Packing up the RV, they grab the camera and head out into rural Texas to seek out chills and thrills. If you’re a horror fan, you can certainly relate: We all like to be, if not truly frightened, then at least spooked a bit. And so they hit the open road and find haunted houses, zombie paintball and a Halloween-themed strip club, since the movie really wants to earn its R rating.

They’re also menaced by antagonistic clowns and a six-foot tall blood-stained bunny wielding an axe, and I’m now wondering why the entire movie wasn’t built around that character.

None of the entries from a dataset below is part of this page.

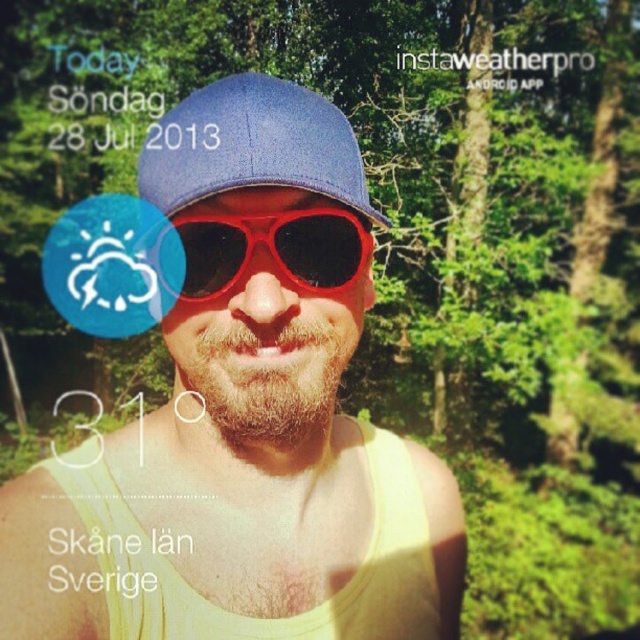
Question: Among these points, which one is farthest from the camera?

Choices:
 (A) (152, 163)
 (B) (326, 161)

Answer: (A)

Question: Does matte yellow tank top at center have a lesser width compared to shiny plastic goggles at center?

Choices:
 (A) no
 (B) yes

Answer: (A)

Question: Which object appears closest to the camera in this image?

Choices:
 (A) matte yellow tank top at center
 (B) shiny plastic goggles at center

Answer: (A)

Question: Can you confirm if matte yellow tank top at center is smaller than blue textured baseball cap at center?

Choices:
 (A) yes
 (B) no

Answer: (B)

Question: Which object is positioned closest to the blue textured baseball cap at center?

Choices:
 (A) matte yellow tank top at center
 (B) shiny plastic goggles at center

Answer: (B)

Question: Is matte yellow tank top at center smaller than blue textured baseball cap at center?

Choices:
 (A) no
 (B) yes

Answer: (A)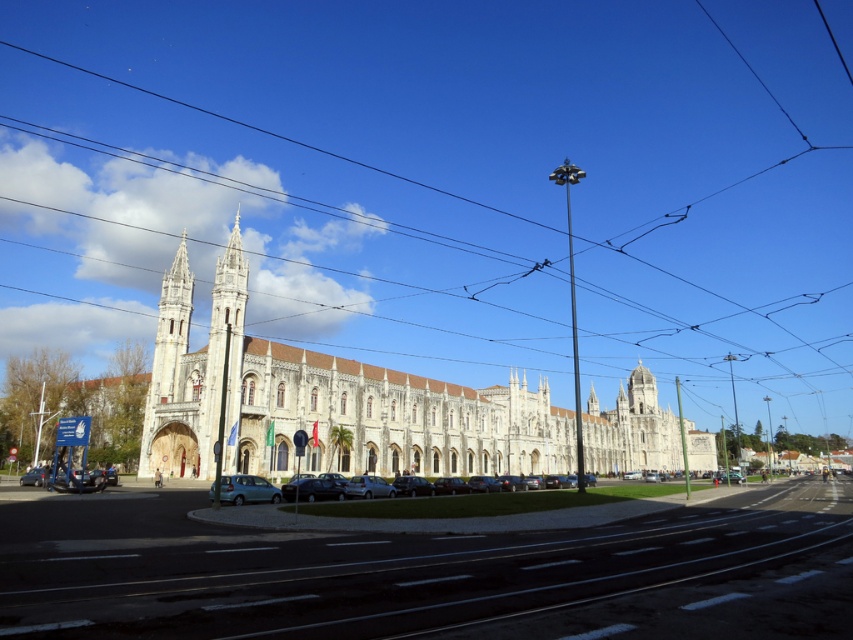
Is point (242, 372) in front of point (202, 419)?

No, (242, 372) is further to viewer.

Is point (245, 451) positioned behind point (227, 403)?

Yes, it is.

Identify the location of white stone church at center. This screenshot has width=853, height=640. (325, 403).

Is point (844, 225) closer to camera compared to point (247, 492)?

No, (844, 225) is behind (247, 492).

Locate an element on the screen. This screenshot has height=640, width=853. black wire at upper center is located at coordinates (444, 188).

This screenshot has width=853, height=640. I want to click on black wire at upper center, so click(444, 188).

Is white stone church at center closer to camera compared to teal matte car at lower left?

No, it is behind teal matte car at lower left.

Is point (669, 460) more distant than point (242, 477)?

Yes.

In order to click on white stone church at center in this screenshot , I will do coord(325,403).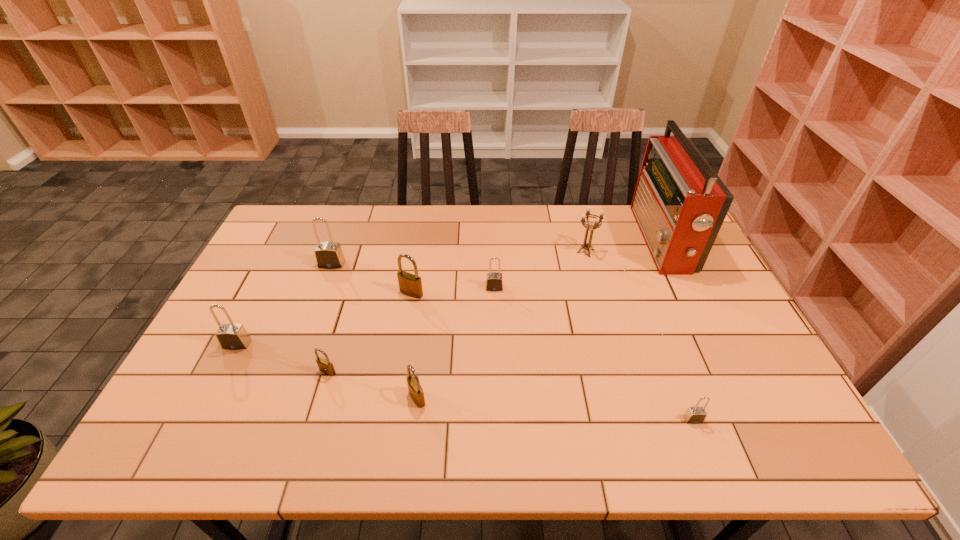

Along the way Zack catches wind of the Blue Skeleton, a mysterious horror attraction that moves to a new location every year. This year it’s in Louisiana and so the five leave Texas for the Bayou State, intent on finding the ultimate extreme haunt. And of course, they find more than they bargained for.

Now from the beginning of the film, you know things are going to go badly for our protagonists, as it opens with Brandy being put into the trunk of a car. A trunk which conveniently has a camera inside, since you can’t find footage that doesn’t exist. The end of the film loops back around and we find out what happened to our intrepid quintet in a series of fairly confusing first-person POV shots. The found footage format is the conceit, of course, but I couldn’t help feeling that The Houses October Built would have worked much better in a standard movie format. Which would likely have been too expensive to do, thus ending the project before it even got started, and that would have been a bummer.

So I can’t be too hard on this movie. At the very least it tries to make the most of its format, rather than just relying on the found footage gimmick, which had grown stale even by 2014, to entirely carry the movie. Yes, Paranormal Activity, I am looking at you.

I’ll cautiously put The Houses October Built on the gem side of the found footage column**, even if it is a rough one. The characters are a decent lot, the film moves along fairly well and we get a peek at some pretty nifty real-life haunted attractions. I will say that Bobby really needs a steadicam stabilizer for his camera, though. Hopefully he made enough on this film to buy one for the sequel.

*”Ninety percent of everything is crap.” Theodore Sturgeon obviously foresaw the rise of social media.

**No, I know. Not exactly a ringing endorsement, but it’s a found footage movie! Just being above-average with that gimmick is an impressive feat.

Intermission!

  • The Feaster Bunny! Seriously, that’s the moneymaker, guys.
  • Mikey in bright pink underwear is not something I expected to see.
  • Look, If I glance out of the RV window and find it surrounded by clowns, I’m hitting the gas and never looking back.
  • “Ask for Giggles at the D&D Bar.” That sounds like bad advice.
  • Leaving the camera unattended in the shady dive bar is a hilariously bad idea. Leaving Brandy alone in the shady dive bar is borderline criminal.
  • What’s with the blue light bar? It looks like a Jedi got lost and wandered into the movie.